Но уже наступал октябрь, приближались осенние дожди, надо было возвращаться на зимние квартиры. К тому же по всему краю распространились слухи, что в Севске собирается большое царское войско. В казацкой массе нарастал ропот, не только чернь, но и полковники, требовали возвращаться на правый берег. Дальше тянуть было нельзя, но надо было как-то оправдаться в глазах царских воевод, поэтому 8 октября гетман написал письмо путивльскому воеводе князю Григорию Долгорукому. «Всегда я служил его царскому величеству верно, — заверял он князя, — , и теперь ничего злого не замышляю, и хоть мы с войском своим двинулись, а вовсе не думаем наступать на города его царского величества. Я только хотел усмирить домашнее своевольство, и теперь, усмирив его, мы возвращаемся домой, надеясь на милость его царского величества, уповая, что он, православный государь, не допустит проливаться христианской крови. Только то нас удивляет, что боярин Шереметев поступает по-неприятельски с Малою Россиею, — посылает на казаков своих ратных людей, а те, обнадеживаемые царскою милостью, убивают и в неволю берут людей по нашим городам и деревням».
Но воевода уже знал о попытке захвата Киева и о последующих неблаговидных действиях Выговского, поэтому резко выговаривал ему за то, что тот задержал царских посланников Портомоина и Тюлюбаева, посадив их в темницу.

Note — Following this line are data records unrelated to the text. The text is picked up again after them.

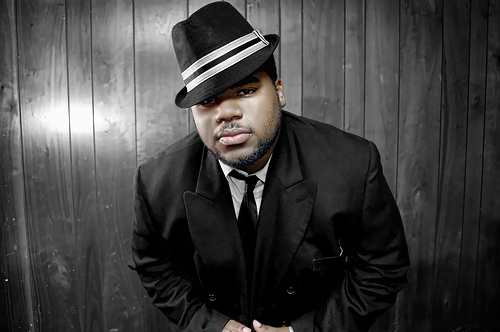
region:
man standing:
[77, 6, 422, 329]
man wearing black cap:
[169, 0, 286, 108]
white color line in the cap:
[147, 29, 274, 92]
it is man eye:
[183, 82, 272, 107]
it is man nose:
[212, 97, 248, 124]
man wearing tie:
[233, 171, 260, 301]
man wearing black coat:
[122, 109, 414, 330]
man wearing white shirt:
[217, 159, 275, 230]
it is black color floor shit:
[23, 37, 113, 279]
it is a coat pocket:
[299, 241, 355, 291]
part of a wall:
[450, 205, 477, 230]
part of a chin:
[237, 154, 248, 160]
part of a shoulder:
[341, 145, 357, 159]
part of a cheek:
[251, 127, 261, 140]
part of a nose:
[228, 132, 230, 152]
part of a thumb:
[269, 322, 282, 328]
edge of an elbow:
[370, 283, 405, 290]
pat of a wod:
[384, 149, 431, 231]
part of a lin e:
[418, 105, 463, 158]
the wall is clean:
[23, 57, 114, 124]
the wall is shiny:
[36, 89, 110, 136]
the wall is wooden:
[51, 184, 113, 301]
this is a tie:
[236, 177, 261, 232]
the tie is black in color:
[242, 197, 256, 224]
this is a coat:
[315, 163, 367, 231]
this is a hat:
[169, 2, 284, 108]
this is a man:
[130, 14, 410, 319]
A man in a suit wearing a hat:
[117, 3, 412, 330]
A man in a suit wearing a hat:
[125, 5, 415, 328]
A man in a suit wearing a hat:
[117, 5, 417, 325]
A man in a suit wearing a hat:
[113, 2, 413, 328]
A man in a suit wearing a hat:
[113, 7, 410, 327]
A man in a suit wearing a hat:
[120, 5, 415, 321]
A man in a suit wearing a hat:
[121, 2, 421, 322]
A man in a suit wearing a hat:
[117, 11, 419, 329]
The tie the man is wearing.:
[228, 167, 260, 261]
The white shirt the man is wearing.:
[213, 154, 272, 218]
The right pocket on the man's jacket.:
[310, 253, 343, 269]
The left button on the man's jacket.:
[206, 290, 216, 300]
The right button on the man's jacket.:
[287, 286, 294, 293]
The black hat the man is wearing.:
[160, 1, 285, 106]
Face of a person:
[170, 47, 288, 182]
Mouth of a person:
[208, 122, 258, 151]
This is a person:
[135, 10, 371, 325]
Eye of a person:
[230, 80, 261, 98]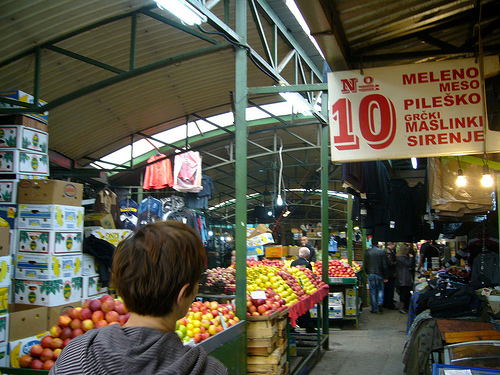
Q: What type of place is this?
A: It is a market.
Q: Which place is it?
A: It is a market.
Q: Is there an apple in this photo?
A: Yes, there are apples.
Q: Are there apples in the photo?
A: Yes, there are apples.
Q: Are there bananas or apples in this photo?
A: Yes, there are apples.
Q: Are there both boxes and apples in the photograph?
A: Yes, there are both apples and a box.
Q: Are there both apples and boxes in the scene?
A: Yes, there are both apples and a box.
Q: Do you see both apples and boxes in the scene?
A: Yes, there are both apples and a box.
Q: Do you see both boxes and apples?
A: Yes, there are both apples and a box.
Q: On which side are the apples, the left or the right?
A: The apples are on the left of the image.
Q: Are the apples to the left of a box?
A: Yes, the apples are to the left of a box.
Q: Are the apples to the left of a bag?
A: No, the apples are to the left of a box.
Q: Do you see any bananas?
A: Yes, there are bananas.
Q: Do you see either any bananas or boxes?
A: Yes, there are bananas.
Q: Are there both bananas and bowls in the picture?
A: No, there are bananas but no bowls.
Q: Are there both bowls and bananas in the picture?
A: No, there are bananas but no bowls.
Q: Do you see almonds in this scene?
A: No, there are no almonds.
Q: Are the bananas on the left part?
A: Yes, the bananas are on the left of the image.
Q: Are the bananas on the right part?
A: No, the bananas are on the left of the image.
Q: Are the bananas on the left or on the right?
A: The bananas are on the left of the image.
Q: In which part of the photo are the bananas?
A: The bananas are on the left of the image.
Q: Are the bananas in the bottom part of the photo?
A: Yes, the bananas are in the bottom of the image.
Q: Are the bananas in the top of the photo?
A: No, the bananas are in the bottom of the image.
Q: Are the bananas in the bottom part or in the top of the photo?
A: The bananas are in the bottom of the image.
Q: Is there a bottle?
A: No, there are no bottles.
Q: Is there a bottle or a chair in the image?
A: No, there are no bottles or chairs.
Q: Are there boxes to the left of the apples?
A: No, the box is to the right of the apples.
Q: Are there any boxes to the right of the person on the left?
A: Yes, there is a box to the right of the person.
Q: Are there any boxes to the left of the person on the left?
A: No, the box is to the right of the person.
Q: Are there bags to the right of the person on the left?
A: No, there is a box to the right of the person.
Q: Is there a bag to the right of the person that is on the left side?
A: No, there is a box to the right of the person.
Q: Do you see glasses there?
A: No, there are no glasses.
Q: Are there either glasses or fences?
A: No, there are no glasses or fences.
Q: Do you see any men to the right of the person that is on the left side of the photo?
A: Yes, there is a man to the right of the person.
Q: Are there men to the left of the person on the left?
A: No, the man is to the right of the person.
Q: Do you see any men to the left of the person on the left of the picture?
A: No, the man is to the right of the person.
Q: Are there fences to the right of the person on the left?
A: No, there is a man to the right of the person.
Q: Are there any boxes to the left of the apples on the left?
A: No, the box is to the right of the apples.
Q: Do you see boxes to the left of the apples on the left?
A: No, the box is to the right of the apples.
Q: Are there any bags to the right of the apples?
A: No, there is a box to the right of the apples.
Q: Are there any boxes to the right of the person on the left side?
A: Yes, there is a box to the right of the person.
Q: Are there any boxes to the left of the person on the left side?
A: No, the box is to the right of the person.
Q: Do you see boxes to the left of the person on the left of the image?
A: No, the box is to the right of the person.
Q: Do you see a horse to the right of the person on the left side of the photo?
A: No, there is a box to the right of the person.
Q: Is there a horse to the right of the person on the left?
A: No, there is a box to the right of the person.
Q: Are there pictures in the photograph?
A: No, there are no pictures.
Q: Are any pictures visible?
A: No, there are no pictures.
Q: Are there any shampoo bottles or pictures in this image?
A: No, there are no pictures or shampoo bottles.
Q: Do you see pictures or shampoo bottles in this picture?
A: No, there are no pictures or shampoo bottles.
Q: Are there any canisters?
A: No, there are no canisters.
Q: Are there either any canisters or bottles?
A: No, there are no canisters or bottles.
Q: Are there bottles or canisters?
A: No, there are no canisters or bottles.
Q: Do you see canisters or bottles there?
A: No, there are no canisters or bottles.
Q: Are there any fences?
A: No, there are no fences.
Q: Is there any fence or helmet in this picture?
A: No, there are no fences or helmets.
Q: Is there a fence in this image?
A: No, there are no fences.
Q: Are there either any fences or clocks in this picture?
A: No, there are no fences or clocks.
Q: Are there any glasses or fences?
A: No, there are no fences or glasses.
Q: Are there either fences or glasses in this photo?
A: No, there are no fences or glasses.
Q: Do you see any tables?
A: Yes, there is a table.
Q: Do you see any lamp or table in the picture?
A: Yes, there is a table.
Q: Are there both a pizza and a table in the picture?
A: No, there is a table but no pizzas.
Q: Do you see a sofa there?
A: No, there are no sofas.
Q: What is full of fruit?
A: The table is full of fruit.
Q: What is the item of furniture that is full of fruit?
A: The piece of furniture is a table.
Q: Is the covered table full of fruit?
A: Yes, the table is full of fruit.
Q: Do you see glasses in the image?
A: No, there are no glasses.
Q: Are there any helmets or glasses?
A: No, there are no glasses or helmets.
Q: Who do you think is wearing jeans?
A: The man is wearing jeans.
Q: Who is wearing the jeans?
A: The man is wearing jeans.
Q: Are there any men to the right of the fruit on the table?
A: Yes, there is a man to the right of the fruit.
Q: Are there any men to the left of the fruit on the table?
A: No, the man is to the right of the fruit.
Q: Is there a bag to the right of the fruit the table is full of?
A: No, there is a man to the right of the fruit.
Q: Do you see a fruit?
A: Yes, there is a fruit.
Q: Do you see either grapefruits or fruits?
A: Yes, there is a fruit.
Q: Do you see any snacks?
A: No, there are no snacks.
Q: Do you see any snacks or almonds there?
A: No, there are no snacks or almonds.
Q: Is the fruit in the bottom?
A: Yes, the fruit is in the bottom of the image.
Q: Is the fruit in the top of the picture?
A: No, the fruit is in the bottom of the image.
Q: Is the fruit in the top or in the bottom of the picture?
A: The fruit is in the bottom of the image.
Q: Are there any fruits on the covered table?
A: Yes, there is a fruit on the table.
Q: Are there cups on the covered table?
A: No, there is a fruit on the table.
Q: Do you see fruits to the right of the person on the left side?
A: Yes, there is a fruit to the right of the person.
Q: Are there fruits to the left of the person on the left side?
A: No, the fruit is to the right of the person.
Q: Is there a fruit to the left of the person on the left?
A: No, the fruit is to the right of the person.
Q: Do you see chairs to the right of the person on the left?
A: No, there is a fruit to the right of the person.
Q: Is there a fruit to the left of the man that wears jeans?
A: Yes, there is a fruit to the left of the man.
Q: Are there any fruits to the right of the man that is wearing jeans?
A: No, the fruit is to the left of the man.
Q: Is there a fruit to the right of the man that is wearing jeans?
A: No, the fruit is to the left of the man.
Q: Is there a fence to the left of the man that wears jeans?
A: No, there is a fruit to the left of the man.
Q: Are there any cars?
A: No, there are no cars.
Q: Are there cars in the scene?
A: No, there are no cars.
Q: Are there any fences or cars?
A: No, there are no cars or fences.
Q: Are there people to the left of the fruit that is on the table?
A: Yes, there is a person to the left of the fruit.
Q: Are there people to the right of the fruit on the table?
A: No, the person is to the left of the fruit.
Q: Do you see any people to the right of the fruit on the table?
A: No, the person is to the left of the fruit.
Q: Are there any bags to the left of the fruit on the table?
A: No, there is a person to the left of the fruit.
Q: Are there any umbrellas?
A: No, there are no umbrellas.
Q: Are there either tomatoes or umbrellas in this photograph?
A: No, there are no umbrellas or tomatoes.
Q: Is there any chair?
A: No, there are no chairs.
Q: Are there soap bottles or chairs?
A: No, there are no chairs or soap bottles.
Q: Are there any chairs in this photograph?
A: No, there are no chairs.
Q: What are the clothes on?
A: The clothes are on the table.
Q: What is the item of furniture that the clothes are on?
A: The piece of furniture is a table.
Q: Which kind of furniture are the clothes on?
A: The clothes are on the table.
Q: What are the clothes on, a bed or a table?
A: The clothes are on a table.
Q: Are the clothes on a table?
A: Yes, the clothes are on a table.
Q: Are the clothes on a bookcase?
A: No, the clothes are on a table.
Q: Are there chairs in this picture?
A: No, there are no chairs.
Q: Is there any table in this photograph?
A: Yes, there is a table.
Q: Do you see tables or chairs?
A: Yes, there is a table.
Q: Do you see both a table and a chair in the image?
A: No, there is a table but no chairs.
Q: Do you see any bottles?
A: No, there are no bottles.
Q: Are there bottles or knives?
A: No, there are no bottles or knives.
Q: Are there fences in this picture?
A: No, there are no fences.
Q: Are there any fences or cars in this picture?
A: No, there are no fences or cars.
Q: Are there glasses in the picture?
A: No, there are no glasses.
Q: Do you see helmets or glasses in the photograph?
A: No, there are no glasses or helmets.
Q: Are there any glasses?
A: No, there are no glasses.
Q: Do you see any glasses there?
A: No, there are no glasses.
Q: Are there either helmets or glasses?
A: No, there are no glasses or helmets.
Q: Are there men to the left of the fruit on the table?
A: No, the man is to the right of the fruit.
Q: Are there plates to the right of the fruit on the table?
A: No, there is a man to the right of the fruit.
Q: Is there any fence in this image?
A: No, there are no fences.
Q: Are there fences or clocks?
A: No, there are no fences or clocks.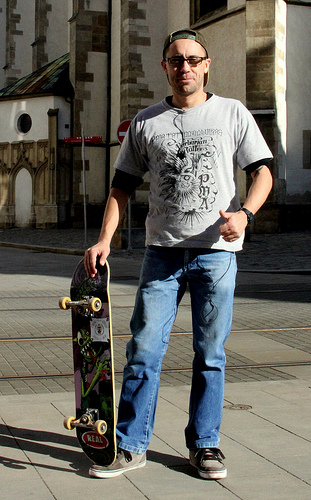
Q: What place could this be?
A: It is a street.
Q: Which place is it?
A: It is a street.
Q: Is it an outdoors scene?
A: Yes, it is outdoors.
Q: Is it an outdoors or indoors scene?
A: It is outdoors.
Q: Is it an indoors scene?
A: No, it is outdoors.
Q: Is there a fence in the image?
A: No, there are no fences.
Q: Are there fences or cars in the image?
A: No, there are no fences or cars.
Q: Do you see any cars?
A: No, there are no cars.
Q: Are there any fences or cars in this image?
A: No, there are no cars or fences.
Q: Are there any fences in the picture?
A: No, there are no fences.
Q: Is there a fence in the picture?
A: No, there are no fences.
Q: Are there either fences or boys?
A: No, there are no fences or boys.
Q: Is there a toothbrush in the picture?
A: No, there are no toothbrushes.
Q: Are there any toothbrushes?
A: No, there are no toothbrushes.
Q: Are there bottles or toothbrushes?
A: No, there are no toothbrushes or bottles.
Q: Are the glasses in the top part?
A: Yes, the glasses are in the top of the image.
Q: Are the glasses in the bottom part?
A: No, the glasses are in the top of the image.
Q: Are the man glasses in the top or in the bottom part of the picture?
A: The glasses are in the top of the image.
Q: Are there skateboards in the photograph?
A: Yes, there is a skateboard.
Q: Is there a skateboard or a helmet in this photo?
A: Yes, there is a skateboard.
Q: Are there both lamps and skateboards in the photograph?
A: No, there is a skateboard but no lamps.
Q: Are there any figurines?
A: No, there are no figurines.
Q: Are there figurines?
A: No, there are no figurines.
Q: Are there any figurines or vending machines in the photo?
A: No, there are no figurines or vending machines.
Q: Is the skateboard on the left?
A: Yes, the skateboard is on the left of the image.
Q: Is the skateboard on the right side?
A: No, the skateboard is on the left of the image.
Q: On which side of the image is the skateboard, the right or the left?
A: The skateboard is on the left of the image.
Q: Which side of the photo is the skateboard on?
A: The skateboard is on the left of the image.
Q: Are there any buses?
A: No, there are no buses.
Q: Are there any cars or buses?
A: No, there are no buses or cars.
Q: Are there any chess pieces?
A: No, there are no chess pieces.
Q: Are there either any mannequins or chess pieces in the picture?
A: No, there are no chess pieces or mannequins.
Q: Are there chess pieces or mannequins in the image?
A: No, there are no chess pieces or mannequins.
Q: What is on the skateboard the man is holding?
A: The sticker is on the skateboard.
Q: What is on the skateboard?
A: The sticker is on the skateboard.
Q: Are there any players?
A: No, there are no players.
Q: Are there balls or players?
A: No, there are no players or balls.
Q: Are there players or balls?
A: No, there are no players or balls.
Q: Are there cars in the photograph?
A: No, there are no cars.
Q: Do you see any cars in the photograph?
A: No, there are no cars.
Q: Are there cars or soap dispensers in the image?
A: No, there are no cars or soap dispensers.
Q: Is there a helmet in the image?
A: No, there are no helmets.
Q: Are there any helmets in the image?
A: No, there are no helmets.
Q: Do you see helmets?
A: No, there are no helmets.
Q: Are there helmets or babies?
A: No, there are no helmets or babies.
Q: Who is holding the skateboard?
A: The man is holding the skateboard.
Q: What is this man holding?
A: The man is holding the skateboard.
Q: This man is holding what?
A: The man is holding the skateboard.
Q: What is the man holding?
A: The man is holding the skateboard.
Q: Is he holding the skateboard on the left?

Выговский данный факт не признал, ответив: «Все это несправедливый извет на меня сложили, — я их не задерживал, а они сами по своей воле остались, так как боятся проезду от своевольников. В тюрьму никто их не сажал, они ходили и ходят себе на воле, а как я в Чигирин приеду, тотчас и отпущу их с честью к его царскому величеству».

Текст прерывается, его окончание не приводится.